Sunday 4 November 2012

How to hold an exhibition

Well this weekend has been a busy one! I had 4 works in the Golden Plains Art Awards:

Devils Marbles at Sunset - Pastel


After The Storm - acrylic on canvas

Cape Leeuwin Lighthouse - acrylic on canvas

Dead Tree in Front of the Dunes - acrylic on canvas
I also had 4 unframed works for sale in this exhibition. Hopefully I sold some! I delivered these works to the venue on Thursday, and then yesterday I delivered 17 works for the exhibition that I, together with 11 of my classmates, are holding as the final ever graduating students from our school. (It is closing at the end of this semester, which is very sad, but luckily most of us will have completed our degrees!). We spent the entire day yesterday hanging work and making the gallery look AMAZING!

Unframed prints - so so many!
 We had so much work between us! There are 12 of us exhibiting and we have quite literally filled the entire gallery. The gallery consists of two front rooms, a hallway which you can see in the photo below, then another room to the left after the office (which is just at the end of the hallway in the next photo). To the right of the end of the hall, is another room which is now filled with prints and drawings, and then off that yet another space filled with drawings and prints, and a couple of artist books as well.
Working out the spacing

Artist and self portrait!
 We worked hard, but for the most part the day was lots of fun! It was certainly tiring and a great look into what it takes to to stage an exhibition. We all brought our work in, and the large paintings were all placed in the two front rooms and the hall. All the drawings and prints were put into the back area. We then had to work out which paintings should go where. This was done methodically, room by room, and we had pretty good general consensus on most of the work, but luckily we had our trainers, Heather and Andrea, there to help us along and guide us (I'm sure there may have been just a few disagreements if not!).
Hard at work!
 After we decided on the larger paintings, we made the decision that the smaller uniformed size square ones should all go in the hall to be grouped together, then we had to begin measuring! This involves working out eye height. So we took Rachelle, who is probably height wise, the average of us all, and decided that her eye height would be our midline. All the paintings and pictures would be centered on this height, of 160cms. Then we had to measure all the paintings and find the middle of them, and then add the distance between the middle of the picture and the height that the hanging wire sits at. This measurement was added onto our eye height. For example, if the hanging wire on a painting was 23cms above the middle of it, we added 23 to 160. This gave us a measurement of 183cms, and that measurement is where the hook for the painting was placed on the wall! Sounds complicated, but it's not really, it's just tedious. The end result though, is very harmonious - all the paintings have their middle sitting at eye height and it makes it pleasing for people as they wander the gallery! You can probably tell though from that, that it made for a loooooong day!
Two of my copperplate etchings.

We have prints, unframed and framed, along with things like artist books!
 Once the paintings were all up, we had to measure the distance between them to make sure it was even, put numbers on the wall next to them all for the catalog, (so people know whose work is whose!), the we had to use a level (or our eyes when we got fed up with the level!) to make sure that they were all sitting straight on the wall! After that we had lunch then moved on to the prints and drawings! Same deal again, except there are waaaaaaay more of them than the paintings! AND they were all hung in multiples on the hanging strips. So a lot of measuring again! Then we had to finish up with the number system, and Rachelle worked very hard on the catalog making sure it corresponded with the numbers on the wall - this was a little difficult with a few because not everyone was there, but we got it figured out in the end!
Oil on canvas - Altered Landscape - one of mine

Mixed media on canvas, another of mine, titled Mixed Emotions

Nude - I still love the round canvas I painted this on.

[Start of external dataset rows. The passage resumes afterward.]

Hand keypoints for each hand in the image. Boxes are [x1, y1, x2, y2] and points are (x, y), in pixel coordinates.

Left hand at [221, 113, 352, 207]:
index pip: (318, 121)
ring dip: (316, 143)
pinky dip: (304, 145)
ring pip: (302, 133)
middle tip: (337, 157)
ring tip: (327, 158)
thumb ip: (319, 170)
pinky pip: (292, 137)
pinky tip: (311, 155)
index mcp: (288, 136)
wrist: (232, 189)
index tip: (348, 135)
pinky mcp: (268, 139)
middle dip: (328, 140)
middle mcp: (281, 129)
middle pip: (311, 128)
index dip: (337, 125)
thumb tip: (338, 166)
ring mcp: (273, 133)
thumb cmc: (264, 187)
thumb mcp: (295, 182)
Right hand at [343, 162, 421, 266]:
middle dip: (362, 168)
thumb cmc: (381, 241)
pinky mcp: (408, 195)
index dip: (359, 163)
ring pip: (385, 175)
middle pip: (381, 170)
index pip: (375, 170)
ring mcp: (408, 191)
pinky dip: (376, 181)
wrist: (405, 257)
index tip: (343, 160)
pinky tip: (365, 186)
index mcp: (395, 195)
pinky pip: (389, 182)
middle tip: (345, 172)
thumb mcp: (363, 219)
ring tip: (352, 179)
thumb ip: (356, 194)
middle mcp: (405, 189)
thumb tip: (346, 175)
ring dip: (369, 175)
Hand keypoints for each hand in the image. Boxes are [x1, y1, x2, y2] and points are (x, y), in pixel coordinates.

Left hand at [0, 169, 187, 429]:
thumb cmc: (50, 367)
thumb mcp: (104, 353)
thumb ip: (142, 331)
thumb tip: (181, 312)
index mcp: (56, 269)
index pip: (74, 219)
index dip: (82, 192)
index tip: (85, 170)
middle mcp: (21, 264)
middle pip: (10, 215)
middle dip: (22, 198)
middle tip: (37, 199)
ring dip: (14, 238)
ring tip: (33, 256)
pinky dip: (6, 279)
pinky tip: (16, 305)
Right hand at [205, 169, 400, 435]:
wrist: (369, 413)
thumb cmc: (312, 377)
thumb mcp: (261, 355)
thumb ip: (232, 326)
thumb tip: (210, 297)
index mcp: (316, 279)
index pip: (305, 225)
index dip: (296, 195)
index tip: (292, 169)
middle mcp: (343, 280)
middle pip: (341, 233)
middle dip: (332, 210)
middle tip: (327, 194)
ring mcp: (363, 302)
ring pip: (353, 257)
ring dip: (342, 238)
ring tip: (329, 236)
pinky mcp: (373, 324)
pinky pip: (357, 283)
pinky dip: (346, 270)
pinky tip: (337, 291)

My transcription titled Musician - oil on canvas

The end result (or at least a small section of it!)

I am hard at work hanging prints and making sure they are spaced and centered evenly

A personal favourite - my mixed media on canvas titled Imagination.

This was all my work stacked up at home the night before, ready to transport to the gallery
In the end, we cleaned up, and had a look around. And the difference seeing your paintings and prints on a wall with a little number plate next to it in a gallery setting, to seeing them at home laying everywhere, is HUGE!! They all look so professional! And it makes you kind of realise that a lot of the work you see in galleries, looks like that because of the work that the artists and curators have done. That you shouldn't judge your own work compared to what you see in a gallery until you have seen yours in the same kind of setting, and seen how it changes the look of a work. It makes you feel good. Yes, the work has to be of a good enough standard to begin with, but placing it in a gallery setting makes it just so much more professional looking. A great lesson and a great confidence builder as well.